[[ Record set open ]]

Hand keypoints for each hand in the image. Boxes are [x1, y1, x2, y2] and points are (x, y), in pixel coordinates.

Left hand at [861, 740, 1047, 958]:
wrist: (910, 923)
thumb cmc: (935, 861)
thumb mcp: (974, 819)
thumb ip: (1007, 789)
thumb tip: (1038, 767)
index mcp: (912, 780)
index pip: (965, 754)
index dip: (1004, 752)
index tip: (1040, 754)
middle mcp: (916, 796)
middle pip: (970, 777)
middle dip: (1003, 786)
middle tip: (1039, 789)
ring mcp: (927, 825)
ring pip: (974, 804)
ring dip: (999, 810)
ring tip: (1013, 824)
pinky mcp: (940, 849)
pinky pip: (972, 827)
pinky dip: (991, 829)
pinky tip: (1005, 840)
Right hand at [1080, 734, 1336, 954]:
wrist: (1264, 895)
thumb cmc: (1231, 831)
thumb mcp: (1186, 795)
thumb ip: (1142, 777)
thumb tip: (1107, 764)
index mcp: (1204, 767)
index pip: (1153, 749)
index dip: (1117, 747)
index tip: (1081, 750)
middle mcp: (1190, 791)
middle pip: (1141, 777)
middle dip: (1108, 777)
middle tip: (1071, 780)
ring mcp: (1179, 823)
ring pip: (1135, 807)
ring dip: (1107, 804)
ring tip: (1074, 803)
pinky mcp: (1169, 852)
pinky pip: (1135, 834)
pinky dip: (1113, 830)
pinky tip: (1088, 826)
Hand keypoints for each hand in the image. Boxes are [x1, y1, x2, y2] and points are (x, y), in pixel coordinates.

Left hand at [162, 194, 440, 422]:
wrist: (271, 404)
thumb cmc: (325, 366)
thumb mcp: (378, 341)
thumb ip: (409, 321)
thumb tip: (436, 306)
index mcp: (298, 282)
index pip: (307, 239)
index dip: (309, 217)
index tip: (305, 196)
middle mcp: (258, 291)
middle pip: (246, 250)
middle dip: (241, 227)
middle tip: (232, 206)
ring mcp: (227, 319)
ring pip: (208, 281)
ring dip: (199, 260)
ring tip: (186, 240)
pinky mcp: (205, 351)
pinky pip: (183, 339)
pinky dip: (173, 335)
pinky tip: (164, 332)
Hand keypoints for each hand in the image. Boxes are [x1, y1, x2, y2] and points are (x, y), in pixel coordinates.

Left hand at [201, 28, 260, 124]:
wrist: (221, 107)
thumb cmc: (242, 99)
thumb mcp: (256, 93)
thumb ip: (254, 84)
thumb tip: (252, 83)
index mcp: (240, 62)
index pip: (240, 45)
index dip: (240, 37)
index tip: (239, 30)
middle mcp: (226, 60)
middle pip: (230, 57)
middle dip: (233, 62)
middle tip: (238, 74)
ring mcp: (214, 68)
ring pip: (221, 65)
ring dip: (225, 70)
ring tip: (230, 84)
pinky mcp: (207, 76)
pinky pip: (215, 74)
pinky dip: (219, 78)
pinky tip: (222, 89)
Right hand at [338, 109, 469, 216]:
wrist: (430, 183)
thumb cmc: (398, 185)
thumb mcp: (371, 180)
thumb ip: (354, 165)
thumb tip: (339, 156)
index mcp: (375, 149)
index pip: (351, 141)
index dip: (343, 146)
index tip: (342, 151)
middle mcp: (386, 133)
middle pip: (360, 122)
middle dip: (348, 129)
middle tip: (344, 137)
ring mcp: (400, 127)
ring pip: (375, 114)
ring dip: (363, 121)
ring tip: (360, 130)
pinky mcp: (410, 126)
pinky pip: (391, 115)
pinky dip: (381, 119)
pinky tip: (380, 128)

[[ Record set closed ]]

## To do
Using the data above, extract exactly the lines from the one that holds "index pip: (965, 754)" to the one that holds "index dip: (1117, 747)", both ends included, and no others.

## Exercise response
index pip: (965, 754)
index dip: (1004, 752)
index tip: (1040, 754)
middle mcp: (916, 796)
middle pip: (970, 777)
middle dip: (1003, 786)
middle tip: (1039, 789)
ring mcp: (927, 825)
ring pip: (974, 804)
ring dip: (999, 810)
ring tip: (1013, 824)
pinky mcp: (940, 849)
pinky pip: (972, 827)
pinky dip: (991, 829)
pinky tip: (1005, 840)
Right hand at [1080, 734, 1336, 954]:
wrist: (1264, 895)
thumb cmc: (1231, 831)
thumb mcp: (1186, 795)
thumb ip: (1142, 777)
thumb tip: (1107, 764)
index mcp: (1204, 767)
index pip: (1153, 749)
index dip: (1117, 747)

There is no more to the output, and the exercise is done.